Dr.ETL is a data flow orchestration platform, it can handle batch, streaming and ondemand data pipelines and monitor them in real time. Assists in maintaining the data quality and error handling mechanisms while streamlining the data processing process by supporting AI Based Audit Rules, Data Integrity, SLAs, and their rich control action framework.

Benefits

  • Hundreds of functions provide the capability of defining complex data flows.
  • Loading heterogeneous sources of data and analyzing them for anomalies
  • Exploring and conditioning data and identifying relationships between them.
  • Streaming data from various sources in real time.
  • An interactive drag-and-drop interface of the AI-enabled Spark orchestration engine of Dr.ETL allows for the definition of distributed processing spark pipelines.
  • A real-time detailed monitoring system of spark pipelines applied to yarn and cloud native resource managers like Kubernetes (K8s), with historical data available for analysis later.

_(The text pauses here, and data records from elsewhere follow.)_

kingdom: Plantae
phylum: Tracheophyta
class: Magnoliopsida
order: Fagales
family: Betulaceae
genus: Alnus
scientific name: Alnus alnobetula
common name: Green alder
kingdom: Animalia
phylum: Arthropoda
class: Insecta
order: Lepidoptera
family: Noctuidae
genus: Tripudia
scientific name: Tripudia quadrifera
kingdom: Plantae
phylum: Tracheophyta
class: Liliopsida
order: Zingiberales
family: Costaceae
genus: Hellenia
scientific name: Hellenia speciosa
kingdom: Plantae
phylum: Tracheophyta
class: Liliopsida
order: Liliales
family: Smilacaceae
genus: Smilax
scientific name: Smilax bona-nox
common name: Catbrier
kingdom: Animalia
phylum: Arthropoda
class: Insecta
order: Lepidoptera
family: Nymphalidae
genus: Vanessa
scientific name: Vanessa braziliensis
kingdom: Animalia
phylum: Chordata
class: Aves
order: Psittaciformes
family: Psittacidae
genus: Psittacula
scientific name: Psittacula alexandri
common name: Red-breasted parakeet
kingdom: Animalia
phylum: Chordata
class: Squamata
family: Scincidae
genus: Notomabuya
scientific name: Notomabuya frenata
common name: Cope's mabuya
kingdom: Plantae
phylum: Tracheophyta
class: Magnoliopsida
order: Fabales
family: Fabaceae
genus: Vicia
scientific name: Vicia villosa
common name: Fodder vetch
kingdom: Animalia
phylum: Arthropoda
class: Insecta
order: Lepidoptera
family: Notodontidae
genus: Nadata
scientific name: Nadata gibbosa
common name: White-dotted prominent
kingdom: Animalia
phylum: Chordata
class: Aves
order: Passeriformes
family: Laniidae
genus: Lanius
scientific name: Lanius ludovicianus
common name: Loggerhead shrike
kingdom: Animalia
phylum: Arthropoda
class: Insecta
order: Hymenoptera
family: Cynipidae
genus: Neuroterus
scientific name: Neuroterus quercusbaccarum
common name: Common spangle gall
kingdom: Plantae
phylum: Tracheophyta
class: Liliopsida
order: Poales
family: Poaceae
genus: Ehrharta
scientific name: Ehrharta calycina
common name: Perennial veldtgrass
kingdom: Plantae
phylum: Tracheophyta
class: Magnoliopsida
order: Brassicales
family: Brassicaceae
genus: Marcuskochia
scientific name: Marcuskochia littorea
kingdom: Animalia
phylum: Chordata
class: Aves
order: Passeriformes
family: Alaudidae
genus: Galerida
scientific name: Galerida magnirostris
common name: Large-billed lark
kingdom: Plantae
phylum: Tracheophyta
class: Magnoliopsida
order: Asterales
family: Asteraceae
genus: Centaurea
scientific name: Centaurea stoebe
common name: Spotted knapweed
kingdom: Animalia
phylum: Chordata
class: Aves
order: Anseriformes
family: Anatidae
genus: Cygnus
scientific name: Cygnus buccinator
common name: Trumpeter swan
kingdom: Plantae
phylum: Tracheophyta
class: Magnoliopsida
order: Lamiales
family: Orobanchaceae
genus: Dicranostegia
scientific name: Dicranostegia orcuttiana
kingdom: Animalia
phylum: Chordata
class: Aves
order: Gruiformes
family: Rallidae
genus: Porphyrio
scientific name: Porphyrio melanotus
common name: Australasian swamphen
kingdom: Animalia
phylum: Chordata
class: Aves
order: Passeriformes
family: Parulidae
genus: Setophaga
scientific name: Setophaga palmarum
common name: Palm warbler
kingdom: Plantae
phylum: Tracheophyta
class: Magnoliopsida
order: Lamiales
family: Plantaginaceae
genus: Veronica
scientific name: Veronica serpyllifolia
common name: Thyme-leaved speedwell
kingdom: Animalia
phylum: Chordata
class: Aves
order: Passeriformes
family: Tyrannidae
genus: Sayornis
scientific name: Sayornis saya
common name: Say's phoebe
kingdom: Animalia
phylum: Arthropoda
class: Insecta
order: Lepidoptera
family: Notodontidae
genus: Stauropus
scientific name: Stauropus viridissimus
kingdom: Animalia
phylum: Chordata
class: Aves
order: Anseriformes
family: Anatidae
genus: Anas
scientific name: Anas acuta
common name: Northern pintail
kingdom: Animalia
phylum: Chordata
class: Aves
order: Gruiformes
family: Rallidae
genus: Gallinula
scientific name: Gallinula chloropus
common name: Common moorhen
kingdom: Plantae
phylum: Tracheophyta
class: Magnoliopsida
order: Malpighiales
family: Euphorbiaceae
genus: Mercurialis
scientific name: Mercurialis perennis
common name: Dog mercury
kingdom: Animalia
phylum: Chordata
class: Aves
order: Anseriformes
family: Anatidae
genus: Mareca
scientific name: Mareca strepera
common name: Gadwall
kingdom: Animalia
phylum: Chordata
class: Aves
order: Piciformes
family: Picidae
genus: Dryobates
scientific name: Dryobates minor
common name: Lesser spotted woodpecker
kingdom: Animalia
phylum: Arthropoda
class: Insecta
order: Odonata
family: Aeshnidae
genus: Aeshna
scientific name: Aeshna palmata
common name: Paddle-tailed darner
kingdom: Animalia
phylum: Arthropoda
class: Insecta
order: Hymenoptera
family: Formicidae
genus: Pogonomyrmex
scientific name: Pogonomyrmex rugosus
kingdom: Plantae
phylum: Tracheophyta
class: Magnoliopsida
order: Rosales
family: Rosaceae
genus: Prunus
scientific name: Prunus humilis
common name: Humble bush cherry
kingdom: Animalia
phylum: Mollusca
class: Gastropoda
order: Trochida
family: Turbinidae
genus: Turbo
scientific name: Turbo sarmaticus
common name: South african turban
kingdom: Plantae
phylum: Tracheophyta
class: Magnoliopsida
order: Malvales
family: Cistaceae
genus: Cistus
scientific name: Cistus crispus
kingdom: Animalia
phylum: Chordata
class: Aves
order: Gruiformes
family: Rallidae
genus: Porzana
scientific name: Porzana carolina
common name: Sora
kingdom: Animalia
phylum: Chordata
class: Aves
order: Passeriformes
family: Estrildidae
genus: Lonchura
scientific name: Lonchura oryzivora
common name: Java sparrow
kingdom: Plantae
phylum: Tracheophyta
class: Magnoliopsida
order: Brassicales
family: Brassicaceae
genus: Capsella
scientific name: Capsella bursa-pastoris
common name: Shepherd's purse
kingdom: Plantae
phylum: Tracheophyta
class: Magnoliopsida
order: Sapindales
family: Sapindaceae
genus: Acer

  • Cloud native observability frameworks like ELK/EFK and Prometheus are supported.
  • The ability to see in detail what happens between pipeline data processing steps.
  • Using notification service, any event in the system will be notified, such as errors or delays.
  • The auto-healing and auto-retrigger support helps eliminate the need to manually process missing data.
  • Dr. ETL anomoly detection framework identified data and process anomolies.
  • Batch pipelines can be triggered using cron/timer schedules and ondemand pipelines can be triggered manually or via external API call.
  • Support for multiple Kubernetes clusters with active-active topology provides redundancy for spark pipelines and also aids in disaster recovery and geo redundancy.